▸ AIM OF THE TASK
Output exactly, please, the lines of the records below from the one containing "This suggests that" through the final line.

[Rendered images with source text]
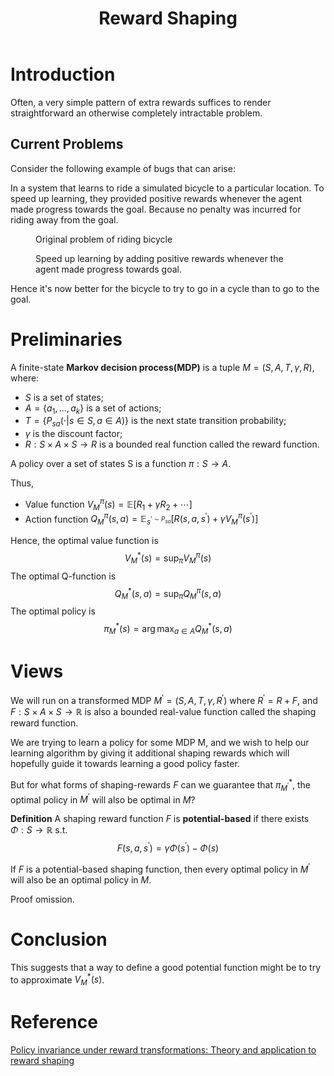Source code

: :PROPERTIES:
:ID:       5F8E758F-6D99-42A2-90B7-1E543E0EA8E2
:END:
#+title: Reward Shaping
#+startup: latexpreview
#+filetags: :rl:Users:wangfangyuan:Documents:roam:org_roam:


* Introduction
Often, a very simple pattern of extra rewards suffices to render straightforward
an otherwise completely intractable problem.

** Current Problems
Consider the following example of bugs that can arise:

In a system that learns to ride a simulated bicycle to a particular location.
To speed up learning, they provided positive rewards whenever the agent made
progress towards the goal. Because no penalty was incurred for riding away
from the goal.

#+DOWNLOADED: screenshot @ 2021-05-15 15:08:24
#+attr_html: scale=0.8 :align center
#+attr_latex: :width 600cm
#+attr_org: :width 600px
#+caption: Original problem of riding bicycle
[[file:img/reward-shaping/Introduction/2021-05-15_15-08-24_screenshot.png]]

#+DOWNLOADED: screenshot @ 2021-05-15 15:10:46
#+attr_html: scale=0.8 :align center
#+attr_latex: :width 600cm
#+attr_org: :width 600px
#+caption: Speed up learning by adding positive rewards whenever the agent made progress towards goal.
[[file:img/reward-shaping/Introduction/2021-05-15_15-10-46_screenshot.png]]

Hence it's now better for the bicycle to try to go in a cycle than
to go to the goal.

* Preliminaries
A finite-state *Markov decision process(MDP)* is a tuple $M=(S,A,T,\gamma,R)$,
where:
- $S$ is a set of states;
- $A=\{a_1,\dots,a_k\}$ is a set of actions;
- $T=\{P_{sa}(\cdot|s \in S,a \in A)\}$ is the next state transition probability;
- $\gamma$ is the discount factor;
- $R: S \times A \times S \rightarrow R$ is a bounded real function called the
  reward function.


A policy over a set of states S is a function $\pi: S \rightarrow A$.


Thus,
- Value function
  $V^{\pi}_{M}(s)=\mathbb{E}[R_1+\gamma R_2 + \cdots]$
- Action function
  $Q^{\pi}_{M}(s,a)=\mathbb{E}_{s^{\prime\sim P_{sa}}}[R(s,a,s^{\prime})+\gamma V^{\pi}_{M}(s^{\prime})]$


Hence, the optimal value function is
$$
V^{*}_{M}(s) = \sup_{\pi}V^{\pi}_{M}(s)
$$
The optimal Q-function is
$$
Q^{*}_{M}(s,a) = \sup_{\pi}Q^{\pi}_{M}(s,a)
$$
The optimal policy is
$$
\pi^{*}_{M}(s) = \arg\max_{a\in A}Q^{*}_{M}(s,a)
$$

* Views
We will run on a transformed MDP $M^{\prime}=(S,A,T,\gamma,R^{\prime})$
where $R^{\prime}=R+F$, and $F:S \times A \times S \rightarrow \mathbb{R}$
is also a bounded real-value function called the shaping reward function.

We are trying to learn a policy for some MDP M, and we wish to help our learning
algorithm by giving it additional shaping rewards which will hopefully guide it
towards learning a good policy faster.

But for what forms of shaping-rewards $F$ can we guarantee that
$\pi_{M^{\prime}}^{*}$, the optimal policy in $M^{\prime}$ will also be
optimal in $M$?


*Definition* A shaping reward function $F$ is *potential-based* if there exists
$\Phi:S\rightarrow \mathbb{R}$ s.t.
$$
F(s,a,s^{\prime}) = \gamma\Phi(s^{\prime}) - \Phi(s)
$$


If $F$ is a potential-based shaping function, then every optimal policy in
$M^{\prime}$ will also be an optimal policy in $M$.

Proof omission.

* Conclusion
This suggests that a way to define a good potential function might be to try
to approximate $V^{*}_{M}(s)$.


* Reference
[[ebib:buhmannRewardShaping2011][Policy invariance under reward transformations: Theory and application to reward shaping]]


# Local Variables:
# org-download-image-dir: "./img/reward-shaping"
# End:

#  LocalWords:  MDP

▸ SOLVED PROBLEM
This suggests that a way to define a good potential function might be to try
to approximate $V^{*}_{M}(s)$.


* Reference
[[ebib:buhmannRewardShaping2011][Policy invariance under reward transformations: Theory and application to reward shaping]]


# Local Variables:
# org-download-image-dir: "./img/reward-shaping"
# End:

#  LocalWords:  MDP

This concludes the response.